→ **SHORT PROBLEM**: Rewrite the lines of the records from the line containing "scientific name: Coenonympha arcania" through the line containing "genus: Ilex", inclusive, replacing "phylum" with "division" and leaving everything else unchanged.

→ **DATA SHOWN**:
•••••

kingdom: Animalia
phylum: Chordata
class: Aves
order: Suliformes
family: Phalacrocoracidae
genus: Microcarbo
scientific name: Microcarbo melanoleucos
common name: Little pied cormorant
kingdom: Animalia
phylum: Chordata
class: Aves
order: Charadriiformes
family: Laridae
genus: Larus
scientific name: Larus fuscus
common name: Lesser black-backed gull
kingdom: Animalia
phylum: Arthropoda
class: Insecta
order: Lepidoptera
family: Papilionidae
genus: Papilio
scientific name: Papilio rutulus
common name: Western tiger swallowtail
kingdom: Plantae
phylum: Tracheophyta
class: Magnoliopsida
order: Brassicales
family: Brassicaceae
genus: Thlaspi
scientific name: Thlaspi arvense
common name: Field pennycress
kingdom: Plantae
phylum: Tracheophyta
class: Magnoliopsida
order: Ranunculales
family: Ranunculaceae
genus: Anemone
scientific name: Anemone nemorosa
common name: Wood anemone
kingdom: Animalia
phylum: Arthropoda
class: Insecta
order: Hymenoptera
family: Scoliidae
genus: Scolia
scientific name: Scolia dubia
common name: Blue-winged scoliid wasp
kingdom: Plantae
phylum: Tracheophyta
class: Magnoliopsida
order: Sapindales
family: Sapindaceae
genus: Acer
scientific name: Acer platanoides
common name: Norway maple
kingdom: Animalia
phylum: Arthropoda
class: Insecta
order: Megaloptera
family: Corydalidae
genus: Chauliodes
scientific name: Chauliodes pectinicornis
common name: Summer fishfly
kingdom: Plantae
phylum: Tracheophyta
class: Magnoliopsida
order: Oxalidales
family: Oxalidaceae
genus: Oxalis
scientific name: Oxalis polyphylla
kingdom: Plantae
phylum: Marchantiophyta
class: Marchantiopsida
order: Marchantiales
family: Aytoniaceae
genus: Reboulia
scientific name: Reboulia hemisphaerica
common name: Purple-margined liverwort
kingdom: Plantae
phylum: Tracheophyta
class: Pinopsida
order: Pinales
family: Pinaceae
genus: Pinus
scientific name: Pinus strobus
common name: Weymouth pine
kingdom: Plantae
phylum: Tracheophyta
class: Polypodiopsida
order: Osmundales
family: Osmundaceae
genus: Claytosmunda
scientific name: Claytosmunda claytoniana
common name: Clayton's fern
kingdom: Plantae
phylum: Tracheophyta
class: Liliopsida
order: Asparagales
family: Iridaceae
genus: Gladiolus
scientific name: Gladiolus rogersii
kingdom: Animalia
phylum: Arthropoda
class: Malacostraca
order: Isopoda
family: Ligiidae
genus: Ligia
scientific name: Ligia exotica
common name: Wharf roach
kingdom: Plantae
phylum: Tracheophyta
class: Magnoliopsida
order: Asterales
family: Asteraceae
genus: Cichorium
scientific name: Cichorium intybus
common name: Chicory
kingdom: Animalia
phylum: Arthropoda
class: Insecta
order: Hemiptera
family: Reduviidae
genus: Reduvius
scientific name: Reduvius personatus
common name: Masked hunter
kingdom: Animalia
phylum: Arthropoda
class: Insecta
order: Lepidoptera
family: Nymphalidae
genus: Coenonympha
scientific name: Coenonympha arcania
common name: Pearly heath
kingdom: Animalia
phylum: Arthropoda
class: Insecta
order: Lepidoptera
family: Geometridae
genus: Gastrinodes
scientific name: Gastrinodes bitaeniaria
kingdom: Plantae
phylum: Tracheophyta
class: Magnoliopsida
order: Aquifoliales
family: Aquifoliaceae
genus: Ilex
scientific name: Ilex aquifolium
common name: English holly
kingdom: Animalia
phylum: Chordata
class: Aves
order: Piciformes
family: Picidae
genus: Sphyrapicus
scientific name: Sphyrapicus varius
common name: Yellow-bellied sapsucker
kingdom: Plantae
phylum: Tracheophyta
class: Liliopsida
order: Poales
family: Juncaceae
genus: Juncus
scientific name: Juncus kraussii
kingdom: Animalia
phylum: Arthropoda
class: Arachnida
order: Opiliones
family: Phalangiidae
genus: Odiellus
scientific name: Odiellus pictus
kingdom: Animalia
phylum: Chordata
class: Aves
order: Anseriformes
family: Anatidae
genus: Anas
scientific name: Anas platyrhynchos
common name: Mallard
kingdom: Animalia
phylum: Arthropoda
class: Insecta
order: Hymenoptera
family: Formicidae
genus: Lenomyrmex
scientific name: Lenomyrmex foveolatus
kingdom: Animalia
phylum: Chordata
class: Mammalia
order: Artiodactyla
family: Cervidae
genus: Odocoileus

•••••

→ **FINAL RESULT**:
scientific name: Coenonympha arcania
common name: Pearly heath
kingdom: Animalia
division: Arthropoda
class: Insecta
order: Lepidoptera
family: Geometridae
genus: Gastrinodes
scientific name: Gastrinodes bitaeniaria
kingdom: Plantae
division: Tracheophyta
class: Magnoliopsida
order: Aquifoliales
family: Aquifoliaceae
genus: Ilex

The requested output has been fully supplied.